» MATERIAL SHOWN:
Segment Open

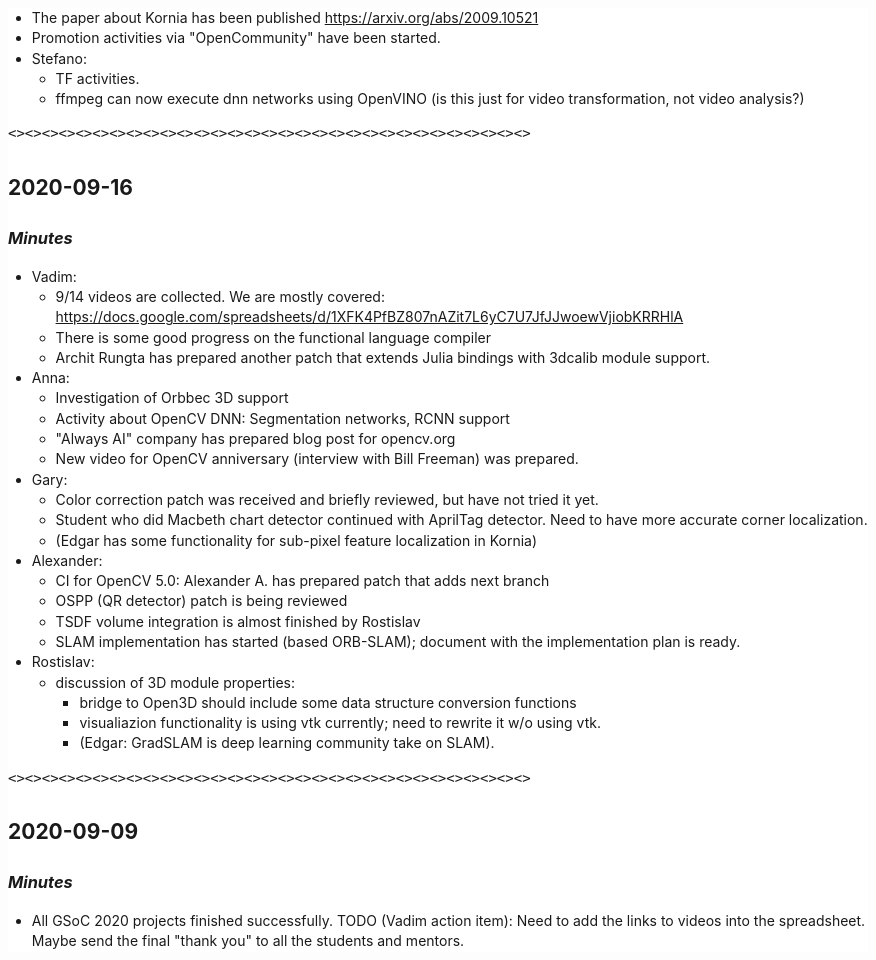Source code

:    * The paper about Kornia has been published https://arxiv.org/abs/2009.10521
   * Promotion activities via "OpenCommunity" have been started.
* Stefano:
   * TF activities.
   * ffmpeg can now execute dnn networks using OpenVINO (is this just for video transformation, not video analysis?)

<pre>
<><><><><><><><><><><><><><><><><><><><><><><><><><><><><><><>
</pre>

## 2020-09-16

### *__Minutes__*

* Vadim:
   * 9/14 videos are collected. We are mostly covered: https://docs.google.com/spreadsheets/d/1XFK4PfBZ807nAZit7L6yC7U7JfJJwoewVjiobKRRHlA
   * There is some good progress on the functional language compiler
   * Archit Rungta has prepared another patch that extends Julia bindings with 3dcalib module support.
* Anna:
   * Investigation of Orbbec 3D support
   * Activity about OpenCV DNN: Segmentation networks, RCNN support
   * "Always AI" company has prepared blog post for opencv.org
   * New video for OpenCV anniversary (interview with Bill Freeman) was prepared.
* Gary:
   * Color correction patch was received and briefly reviewed, but have not tried it yet.
   * Student who did Macbeth chart detector continued with AprilTag detector. Need to have more accurate corner localization.
   * (Edgar has some functionality for sub-pixel feature localization in Kornia)
* Alexander:
   * CI for OpenCV 5.0: Alexander A. has prepared patch that adds next branch
   * OSPP (QR detector) patch is being reviewed
   * TSDF volume integration is almost finished by Rostislav
   * SLAM implementation has started (based ORB-SLAM); document with the implementation plan is ready.
* Rostislav:
   * discussion of 3D module properties:
     * bridge to Open3D should include some data structure conversion functions
     * visualiazion functionality is using vtk currently; need to rewrite it w/o using vtk.
     * (Edgar: GradSLAM is deep learning community take on SLAM).

<pre>
<><><><><><><><><><><><><><><><><><><><><><><><><><><><><><><>
</pre>

## 2020-09-09

### *__Minutes__*

* All GSoC 2020 projects finished successfully. TODO (Vadim action item): Need to add the links to videos into the spreadsheet. Maybe send the final "thank you" to all the students and mentors.
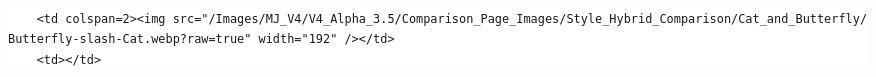         <td colspan=2><img src="/Images/MJ_V4/V4_Alpha_3.5/Comparison_Page_Images/Style_Hybrid_Comparison/Cat_and_Butterfly/Butterfly-slash-Cat.webp?raw=true" width="192" /></td>
        <td></td>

Segment Closed

» PROMPT: Your copy should restate every record word for word and contain no pictures.

» EXERCISE ANSWER:
Source code

:    * The paper about Kornia has been published https://arxiv.org/abs/2009.10521
   * Promotion activities via "OpenCommunity" have been started.
* Stefano:
   * TF activities.
   * ffmpeg can now execute dnn networks using OpenVINO (is this just for video transformation, not video analysis?)

<pre>
<><><><><><><><><><><><><><><><><><><><><><><><><><><><><><><>
</pre>

## 2020-09-16

### *__Minutes__*

* Vadim:
   * 9/14 videos are collected. We are mostly covered: https://docs.google.com/spreadsheets/d/1XFK4PfBZ807nAZit7L6yC7U7JfJJwoewVjiobKRRHlA
   * There is some good progress on the functional language compiler
   * Archit Rungta has prepared another patch that extends Julia bindings with 3dcalib module support.
* Anna:
   * Investigation of Orbbec 3D support
   * Activity about OpenCV DNN: Segmentation networks, RCNN support
   * "Always AI" company has prepared blog post for opencv.org
   * New video for OpenCV anniversary (interview with Bill Freeman) was prepared.
* Gary:
   * Color correction patch was received and briefly reviewed, but have not tried it yet.
   * Student who did Macbeth chart detector continued with AprilTag detector. Need to have more accurate corner localization.
   * (Edgar has some functionality for sub-pixel feature localization in Kornia)
* Alexander:
   * CI for OpenCV 5.0: Alexander A. has prepared patch that adds next branch
   * OSPP (QR detector) patch is being reviewed
   * TSDF volume integration is almost finished by Rostislav
   * SLAM implementation has started (based ORB-SLAM); document with the implementation plan is ready.
* Rostislav:
   * discussion of 3D module properties:
     * bridge to Open3D should include some data structure conversion functions
     * visualiazion functionality is using vtk currently; need to rewrite it w/o using vtk.
     * (Edgar: GradSLAM is deep learning community take on SLAM).

<pre>
<><><><><><><><><><><><><><><><><><><><><><><><><><><><><><><>
</pre>

## 2020-09-09

### *__Minutes__*

* All GSoC 2020 projects finished successfully. TODO (Vadim action item): Need to add the links to videos into the spreadsheet. Maybe send the final "thank you" to all the students and mentors.
         <td colspan=2><img src="/Images/MJ_V4/V4_Alpha_3.5/Comparison_Page_Images/Style_Hybrid_Comparison/Cat_and_Butterfly/Butterfly-slash-Cat.webp?raw=true" width="192" /></td>
        <td></td>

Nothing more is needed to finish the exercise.